ECLI:NL:RVS:2025:358
Raad van State
- Voorlopige voorziening
- J. Schipper-Spanninga
- Rechtspraak.nl
Voorlopige voorziening in asielzaak van vreemdeling tegen minister van Asiel en Migratie
Op 30 januari 2025 heeft de voorzieningenrechter van de Afdeling bestuursrechtspraak van de Raad van State uitspraak gedaan in een zaak waarin een vreemdeling een voorlopige voorziening heeft verzocht. De vreemdeling had eerder een aanvraag ingediend voor een verblijfsvergunning asiel voor bepaalde tijd, welke door de minister van Asiel en Migratie op 15 oktober 2024 niet-ontvankelijk was verklaard. De rechtbank Den Haag, zittingsplaats Arnhem, had op 17 december 2024 het beroep van de vreemdeling tegen deze beslissing ongegrond verklaard. Hierop heeft de vreemdeling hoger beroep ingesteld en verzocht om een voorlopige voorziening, zodat hij niet zou worden uitgezet voordat er op het hoger beroep was beslist.

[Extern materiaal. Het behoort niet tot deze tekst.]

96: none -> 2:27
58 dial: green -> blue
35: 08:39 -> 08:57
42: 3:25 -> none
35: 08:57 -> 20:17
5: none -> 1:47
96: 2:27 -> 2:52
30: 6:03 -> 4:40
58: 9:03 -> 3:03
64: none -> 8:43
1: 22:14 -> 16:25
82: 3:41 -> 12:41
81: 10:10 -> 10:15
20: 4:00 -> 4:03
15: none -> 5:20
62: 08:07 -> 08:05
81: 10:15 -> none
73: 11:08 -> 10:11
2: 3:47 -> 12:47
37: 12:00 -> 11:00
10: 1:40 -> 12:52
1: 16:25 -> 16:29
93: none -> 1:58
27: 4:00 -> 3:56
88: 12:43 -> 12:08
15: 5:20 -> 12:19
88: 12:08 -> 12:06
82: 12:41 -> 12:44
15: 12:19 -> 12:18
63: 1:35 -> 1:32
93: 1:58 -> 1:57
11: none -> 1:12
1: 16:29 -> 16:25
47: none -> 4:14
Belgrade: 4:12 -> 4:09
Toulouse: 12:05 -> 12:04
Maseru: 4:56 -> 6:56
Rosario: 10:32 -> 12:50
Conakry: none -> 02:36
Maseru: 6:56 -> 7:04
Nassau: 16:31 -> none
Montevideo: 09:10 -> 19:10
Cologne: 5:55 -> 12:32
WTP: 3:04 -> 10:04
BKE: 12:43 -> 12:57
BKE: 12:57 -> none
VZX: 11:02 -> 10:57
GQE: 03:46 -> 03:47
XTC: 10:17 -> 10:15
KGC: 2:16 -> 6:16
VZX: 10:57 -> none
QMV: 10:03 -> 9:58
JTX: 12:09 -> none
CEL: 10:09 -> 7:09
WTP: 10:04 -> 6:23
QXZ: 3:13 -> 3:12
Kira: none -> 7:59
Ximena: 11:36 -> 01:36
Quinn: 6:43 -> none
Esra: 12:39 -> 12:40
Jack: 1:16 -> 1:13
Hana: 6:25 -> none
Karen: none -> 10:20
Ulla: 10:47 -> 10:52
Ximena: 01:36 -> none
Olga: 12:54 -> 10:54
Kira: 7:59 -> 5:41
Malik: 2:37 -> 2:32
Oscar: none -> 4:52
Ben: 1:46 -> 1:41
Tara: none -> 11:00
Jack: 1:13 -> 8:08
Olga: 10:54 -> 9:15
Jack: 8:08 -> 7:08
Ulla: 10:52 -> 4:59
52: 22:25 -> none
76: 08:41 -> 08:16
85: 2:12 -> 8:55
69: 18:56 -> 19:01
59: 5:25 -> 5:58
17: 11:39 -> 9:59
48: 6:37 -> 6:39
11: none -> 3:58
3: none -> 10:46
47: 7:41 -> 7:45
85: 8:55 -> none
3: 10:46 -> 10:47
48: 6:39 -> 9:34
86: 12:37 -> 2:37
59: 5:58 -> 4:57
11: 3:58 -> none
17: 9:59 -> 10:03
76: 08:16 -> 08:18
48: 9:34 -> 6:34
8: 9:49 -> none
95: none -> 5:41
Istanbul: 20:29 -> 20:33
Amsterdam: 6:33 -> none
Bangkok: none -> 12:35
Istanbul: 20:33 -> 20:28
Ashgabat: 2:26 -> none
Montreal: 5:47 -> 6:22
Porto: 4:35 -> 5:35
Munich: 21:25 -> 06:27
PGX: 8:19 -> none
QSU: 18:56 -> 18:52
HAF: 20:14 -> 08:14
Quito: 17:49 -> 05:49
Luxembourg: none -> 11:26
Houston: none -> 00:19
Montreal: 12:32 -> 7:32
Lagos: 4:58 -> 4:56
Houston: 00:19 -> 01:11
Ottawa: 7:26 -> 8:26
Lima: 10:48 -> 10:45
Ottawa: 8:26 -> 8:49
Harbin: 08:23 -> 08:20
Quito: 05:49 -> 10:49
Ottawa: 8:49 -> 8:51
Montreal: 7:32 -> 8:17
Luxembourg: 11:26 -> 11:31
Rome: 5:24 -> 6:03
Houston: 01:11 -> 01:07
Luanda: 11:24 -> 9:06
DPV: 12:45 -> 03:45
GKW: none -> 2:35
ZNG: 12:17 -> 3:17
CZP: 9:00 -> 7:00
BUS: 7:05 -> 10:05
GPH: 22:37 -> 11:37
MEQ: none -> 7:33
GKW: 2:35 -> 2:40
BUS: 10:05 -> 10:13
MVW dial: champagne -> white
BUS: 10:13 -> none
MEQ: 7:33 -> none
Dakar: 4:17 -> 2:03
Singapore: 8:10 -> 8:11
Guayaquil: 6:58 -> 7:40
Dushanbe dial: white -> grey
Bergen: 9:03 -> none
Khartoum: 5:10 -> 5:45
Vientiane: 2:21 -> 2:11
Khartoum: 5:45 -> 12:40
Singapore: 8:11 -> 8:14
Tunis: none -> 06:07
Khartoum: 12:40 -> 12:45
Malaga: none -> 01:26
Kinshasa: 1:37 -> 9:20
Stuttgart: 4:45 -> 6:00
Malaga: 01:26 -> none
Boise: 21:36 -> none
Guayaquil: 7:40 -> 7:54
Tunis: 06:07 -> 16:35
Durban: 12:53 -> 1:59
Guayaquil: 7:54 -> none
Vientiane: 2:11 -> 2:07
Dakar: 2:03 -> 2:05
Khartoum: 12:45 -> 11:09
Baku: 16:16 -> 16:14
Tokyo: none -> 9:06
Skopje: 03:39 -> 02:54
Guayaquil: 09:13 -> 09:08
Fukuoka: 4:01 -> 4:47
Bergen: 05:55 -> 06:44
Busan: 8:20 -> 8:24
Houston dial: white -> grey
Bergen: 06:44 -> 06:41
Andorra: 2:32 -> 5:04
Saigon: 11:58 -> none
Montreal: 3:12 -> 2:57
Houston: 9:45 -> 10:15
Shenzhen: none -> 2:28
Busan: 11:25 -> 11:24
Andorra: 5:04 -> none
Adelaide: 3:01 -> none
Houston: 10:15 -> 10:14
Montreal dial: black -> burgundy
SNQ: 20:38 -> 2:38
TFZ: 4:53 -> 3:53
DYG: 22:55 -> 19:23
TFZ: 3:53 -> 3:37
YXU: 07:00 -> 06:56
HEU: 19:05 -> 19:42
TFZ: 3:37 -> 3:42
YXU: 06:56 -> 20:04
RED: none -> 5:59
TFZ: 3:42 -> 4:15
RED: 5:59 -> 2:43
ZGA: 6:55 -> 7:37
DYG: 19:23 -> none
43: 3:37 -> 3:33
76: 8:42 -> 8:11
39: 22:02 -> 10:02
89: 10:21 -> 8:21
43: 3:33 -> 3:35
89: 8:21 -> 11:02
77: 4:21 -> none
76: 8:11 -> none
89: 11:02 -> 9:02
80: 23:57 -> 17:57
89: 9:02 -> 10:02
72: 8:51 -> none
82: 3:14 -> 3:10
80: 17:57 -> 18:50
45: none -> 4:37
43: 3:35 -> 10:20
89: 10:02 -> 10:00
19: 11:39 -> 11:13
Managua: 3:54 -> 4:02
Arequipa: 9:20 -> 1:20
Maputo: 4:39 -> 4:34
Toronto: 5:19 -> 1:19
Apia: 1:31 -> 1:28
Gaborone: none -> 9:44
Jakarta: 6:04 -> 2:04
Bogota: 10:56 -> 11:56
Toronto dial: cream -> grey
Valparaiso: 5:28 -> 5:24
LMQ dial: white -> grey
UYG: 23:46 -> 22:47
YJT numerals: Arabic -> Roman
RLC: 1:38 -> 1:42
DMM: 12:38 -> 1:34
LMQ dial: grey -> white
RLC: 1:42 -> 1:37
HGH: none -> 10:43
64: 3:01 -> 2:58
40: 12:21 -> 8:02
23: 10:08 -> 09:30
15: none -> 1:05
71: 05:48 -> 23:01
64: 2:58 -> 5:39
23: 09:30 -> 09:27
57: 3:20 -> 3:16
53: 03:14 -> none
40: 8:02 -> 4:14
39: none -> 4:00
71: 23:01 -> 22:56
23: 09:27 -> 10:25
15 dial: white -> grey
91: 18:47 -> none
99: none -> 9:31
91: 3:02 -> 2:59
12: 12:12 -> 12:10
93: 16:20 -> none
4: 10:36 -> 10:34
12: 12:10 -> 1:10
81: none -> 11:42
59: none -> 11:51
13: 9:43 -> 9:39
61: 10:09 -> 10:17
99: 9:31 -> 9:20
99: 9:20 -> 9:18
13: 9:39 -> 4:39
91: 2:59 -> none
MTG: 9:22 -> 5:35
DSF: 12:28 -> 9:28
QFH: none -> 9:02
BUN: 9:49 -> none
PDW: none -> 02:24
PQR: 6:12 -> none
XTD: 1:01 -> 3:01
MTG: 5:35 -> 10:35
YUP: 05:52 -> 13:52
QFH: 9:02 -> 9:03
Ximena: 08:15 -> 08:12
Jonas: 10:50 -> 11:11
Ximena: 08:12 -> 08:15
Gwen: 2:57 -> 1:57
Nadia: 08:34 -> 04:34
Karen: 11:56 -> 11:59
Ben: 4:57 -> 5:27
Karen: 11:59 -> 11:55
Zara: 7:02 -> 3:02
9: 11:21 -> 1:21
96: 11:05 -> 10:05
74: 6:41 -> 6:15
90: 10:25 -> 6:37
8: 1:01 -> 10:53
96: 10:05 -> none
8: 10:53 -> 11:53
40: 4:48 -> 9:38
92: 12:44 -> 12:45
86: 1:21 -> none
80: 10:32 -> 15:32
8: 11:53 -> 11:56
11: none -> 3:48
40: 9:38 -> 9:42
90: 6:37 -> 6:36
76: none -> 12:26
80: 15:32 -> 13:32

De voorzieningenrechter heeft de belangen van de vreemdeling in overweging genomen en besloten om de voorlopige voorziening te treffen. Dit houdt in dat de vreemdeling niet mag worden uitgezet totdat er een beslissing is genomen op het hoger beroep. Daarnaast is de minister van Asiel en Migratie veroordeeld tot vergoeding van de proceskosten die de vreemdeling heeft gemaakt in verband met de behandeling van zijn verzoek, tot een bedrag van € 907,00, dat geheel is toe te rekenen aan door een derde beroepsmatig verleende rechtsbijstand. De uitspraak is gedaan door mr. J. Schipper-Spanninga, in tegenwoordigheid van mr. S.P.M. Zwinkels, griffier, en is openbaar uitgesproken op 30 januari 2025.